■ Directions for this task:
The output should consist solely of the line containing "gestión más transparente." and the lines that follow it through the end of the data below.

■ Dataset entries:
■ ■ ■

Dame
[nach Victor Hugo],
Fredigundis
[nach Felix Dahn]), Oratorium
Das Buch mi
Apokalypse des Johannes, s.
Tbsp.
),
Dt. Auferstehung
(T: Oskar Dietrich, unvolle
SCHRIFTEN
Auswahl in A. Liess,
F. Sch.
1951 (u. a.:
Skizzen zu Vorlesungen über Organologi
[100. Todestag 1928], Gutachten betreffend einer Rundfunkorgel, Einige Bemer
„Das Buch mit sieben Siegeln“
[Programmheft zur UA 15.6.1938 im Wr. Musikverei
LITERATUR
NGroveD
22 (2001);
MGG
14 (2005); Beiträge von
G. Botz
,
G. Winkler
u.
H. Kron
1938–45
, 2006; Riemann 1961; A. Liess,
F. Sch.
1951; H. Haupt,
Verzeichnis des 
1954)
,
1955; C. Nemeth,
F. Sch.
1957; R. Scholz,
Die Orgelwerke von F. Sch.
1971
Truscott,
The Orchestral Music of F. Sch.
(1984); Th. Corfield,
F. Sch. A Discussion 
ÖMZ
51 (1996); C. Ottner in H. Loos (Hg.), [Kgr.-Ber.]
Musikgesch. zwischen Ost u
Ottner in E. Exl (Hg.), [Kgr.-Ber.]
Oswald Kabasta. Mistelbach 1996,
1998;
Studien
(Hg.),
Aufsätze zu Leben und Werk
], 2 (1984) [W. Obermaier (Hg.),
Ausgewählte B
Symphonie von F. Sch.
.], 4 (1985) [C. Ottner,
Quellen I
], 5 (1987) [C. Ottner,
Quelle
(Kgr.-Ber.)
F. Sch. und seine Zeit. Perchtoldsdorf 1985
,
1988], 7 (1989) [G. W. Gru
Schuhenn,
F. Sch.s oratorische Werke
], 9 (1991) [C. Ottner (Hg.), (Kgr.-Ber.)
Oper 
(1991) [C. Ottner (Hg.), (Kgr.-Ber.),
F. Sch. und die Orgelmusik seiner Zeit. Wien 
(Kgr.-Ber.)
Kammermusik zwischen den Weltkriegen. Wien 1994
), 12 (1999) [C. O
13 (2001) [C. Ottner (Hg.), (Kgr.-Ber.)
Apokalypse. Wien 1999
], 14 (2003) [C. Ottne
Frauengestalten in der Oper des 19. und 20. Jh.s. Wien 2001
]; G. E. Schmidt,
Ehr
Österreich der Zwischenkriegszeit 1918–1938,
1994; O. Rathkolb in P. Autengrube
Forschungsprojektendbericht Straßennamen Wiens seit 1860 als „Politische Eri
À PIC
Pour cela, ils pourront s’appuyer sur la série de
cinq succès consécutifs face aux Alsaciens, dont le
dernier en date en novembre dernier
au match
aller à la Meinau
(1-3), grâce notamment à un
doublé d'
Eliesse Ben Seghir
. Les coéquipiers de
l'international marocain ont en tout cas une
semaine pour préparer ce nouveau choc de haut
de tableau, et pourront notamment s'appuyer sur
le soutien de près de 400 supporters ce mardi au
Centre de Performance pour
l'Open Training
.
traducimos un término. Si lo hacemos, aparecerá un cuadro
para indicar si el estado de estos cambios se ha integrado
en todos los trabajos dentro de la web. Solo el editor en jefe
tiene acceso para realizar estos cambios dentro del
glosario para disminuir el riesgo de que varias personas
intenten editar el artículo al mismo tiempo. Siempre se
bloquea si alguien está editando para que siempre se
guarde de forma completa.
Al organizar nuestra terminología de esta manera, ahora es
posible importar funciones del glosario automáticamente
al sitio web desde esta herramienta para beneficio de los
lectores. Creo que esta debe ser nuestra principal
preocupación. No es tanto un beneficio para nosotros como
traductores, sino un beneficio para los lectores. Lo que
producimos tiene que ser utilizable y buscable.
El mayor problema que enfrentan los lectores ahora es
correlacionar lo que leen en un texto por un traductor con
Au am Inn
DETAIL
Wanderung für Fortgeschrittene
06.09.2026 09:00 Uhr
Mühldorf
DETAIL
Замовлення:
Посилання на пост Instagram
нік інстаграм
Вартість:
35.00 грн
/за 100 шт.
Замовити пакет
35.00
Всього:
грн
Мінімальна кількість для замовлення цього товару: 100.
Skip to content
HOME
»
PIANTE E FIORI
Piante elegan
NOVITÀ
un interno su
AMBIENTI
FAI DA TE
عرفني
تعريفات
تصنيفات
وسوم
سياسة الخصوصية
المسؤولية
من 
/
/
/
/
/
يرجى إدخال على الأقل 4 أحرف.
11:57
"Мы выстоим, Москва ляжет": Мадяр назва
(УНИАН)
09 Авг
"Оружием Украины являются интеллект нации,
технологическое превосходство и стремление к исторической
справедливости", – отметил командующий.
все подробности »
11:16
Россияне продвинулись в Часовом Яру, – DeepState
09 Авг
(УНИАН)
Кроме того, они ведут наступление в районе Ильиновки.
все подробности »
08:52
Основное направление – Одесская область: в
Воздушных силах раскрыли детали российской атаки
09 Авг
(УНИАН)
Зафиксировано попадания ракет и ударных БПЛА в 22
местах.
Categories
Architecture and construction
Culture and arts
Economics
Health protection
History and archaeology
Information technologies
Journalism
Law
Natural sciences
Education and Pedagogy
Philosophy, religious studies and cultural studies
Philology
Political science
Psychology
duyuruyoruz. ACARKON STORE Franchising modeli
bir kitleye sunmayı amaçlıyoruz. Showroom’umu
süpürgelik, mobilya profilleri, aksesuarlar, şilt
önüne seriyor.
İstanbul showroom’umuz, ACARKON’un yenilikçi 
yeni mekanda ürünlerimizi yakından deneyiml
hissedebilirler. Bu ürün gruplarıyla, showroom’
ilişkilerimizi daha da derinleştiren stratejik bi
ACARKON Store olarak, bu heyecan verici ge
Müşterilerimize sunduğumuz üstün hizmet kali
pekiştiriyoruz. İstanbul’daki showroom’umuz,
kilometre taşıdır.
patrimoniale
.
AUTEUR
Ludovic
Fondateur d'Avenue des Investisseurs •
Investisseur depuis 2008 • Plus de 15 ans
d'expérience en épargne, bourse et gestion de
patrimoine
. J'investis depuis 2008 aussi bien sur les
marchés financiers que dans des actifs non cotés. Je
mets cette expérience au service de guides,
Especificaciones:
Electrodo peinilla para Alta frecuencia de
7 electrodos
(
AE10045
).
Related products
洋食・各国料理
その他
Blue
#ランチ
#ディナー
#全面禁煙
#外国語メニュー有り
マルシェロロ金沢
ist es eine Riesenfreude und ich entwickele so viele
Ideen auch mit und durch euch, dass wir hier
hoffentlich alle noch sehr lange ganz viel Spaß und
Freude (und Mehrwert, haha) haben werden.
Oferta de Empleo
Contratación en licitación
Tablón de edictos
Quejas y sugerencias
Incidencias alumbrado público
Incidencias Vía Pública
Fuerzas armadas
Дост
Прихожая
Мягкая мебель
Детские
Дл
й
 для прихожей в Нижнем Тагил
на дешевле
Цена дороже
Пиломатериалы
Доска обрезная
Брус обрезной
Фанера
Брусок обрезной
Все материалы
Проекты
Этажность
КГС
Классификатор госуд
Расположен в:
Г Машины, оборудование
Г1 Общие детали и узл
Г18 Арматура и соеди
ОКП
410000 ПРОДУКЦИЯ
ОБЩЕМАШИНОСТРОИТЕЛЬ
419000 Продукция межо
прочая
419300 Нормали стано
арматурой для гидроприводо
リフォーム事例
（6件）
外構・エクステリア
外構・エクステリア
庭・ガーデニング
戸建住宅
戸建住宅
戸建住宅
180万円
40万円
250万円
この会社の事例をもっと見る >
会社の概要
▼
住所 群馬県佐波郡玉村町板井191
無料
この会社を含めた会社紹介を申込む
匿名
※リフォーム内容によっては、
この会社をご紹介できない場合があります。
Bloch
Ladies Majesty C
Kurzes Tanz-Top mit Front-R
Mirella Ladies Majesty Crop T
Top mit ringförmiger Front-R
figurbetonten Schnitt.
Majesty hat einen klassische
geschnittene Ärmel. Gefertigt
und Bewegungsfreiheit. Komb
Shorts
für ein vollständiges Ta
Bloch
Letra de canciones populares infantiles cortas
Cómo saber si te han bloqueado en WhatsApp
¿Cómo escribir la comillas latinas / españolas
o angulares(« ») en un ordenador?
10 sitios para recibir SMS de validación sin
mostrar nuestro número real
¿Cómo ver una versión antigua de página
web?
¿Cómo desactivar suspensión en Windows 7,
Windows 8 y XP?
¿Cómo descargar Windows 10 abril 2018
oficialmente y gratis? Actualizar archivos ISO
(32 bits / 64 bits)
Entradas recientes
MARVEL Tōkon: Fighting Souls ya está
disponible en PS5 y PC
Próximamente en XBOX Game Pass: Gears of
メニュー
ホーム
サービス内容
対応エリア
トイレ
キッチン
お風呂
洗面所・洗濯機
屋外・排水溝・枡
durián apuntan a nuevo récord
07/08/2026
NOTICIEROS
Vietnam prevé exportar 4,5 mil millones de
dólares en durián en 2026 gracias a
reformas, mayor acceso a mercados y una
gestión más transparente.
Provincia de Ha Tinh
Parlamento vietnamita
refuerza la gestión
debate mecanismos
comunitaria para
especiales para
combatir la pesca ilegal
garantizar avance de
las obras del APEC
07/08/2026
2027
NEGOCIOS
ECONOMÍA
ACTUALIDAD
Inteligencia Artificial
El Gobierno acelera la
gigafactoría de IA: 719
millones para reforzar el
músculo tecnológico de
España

■ ■ ■

■ Reply to the task:
gestión más transparente.
Provincia de Ha Tinh
Parlamento vietnamita
refuerza la gestión
debate mecanismos
comunitaria para
especiales para
combatir la pesca ilegal
garantizar avance de
las obras del APEC
07/08/2026
2027
NEGOCIOS
ECONOMÍA
ACTUALIDAD
Inteligencia Artificial
El Gobierno acelera la
gigafactoría de IA: 719
millones para reforzar el
músculo tecnológico de
España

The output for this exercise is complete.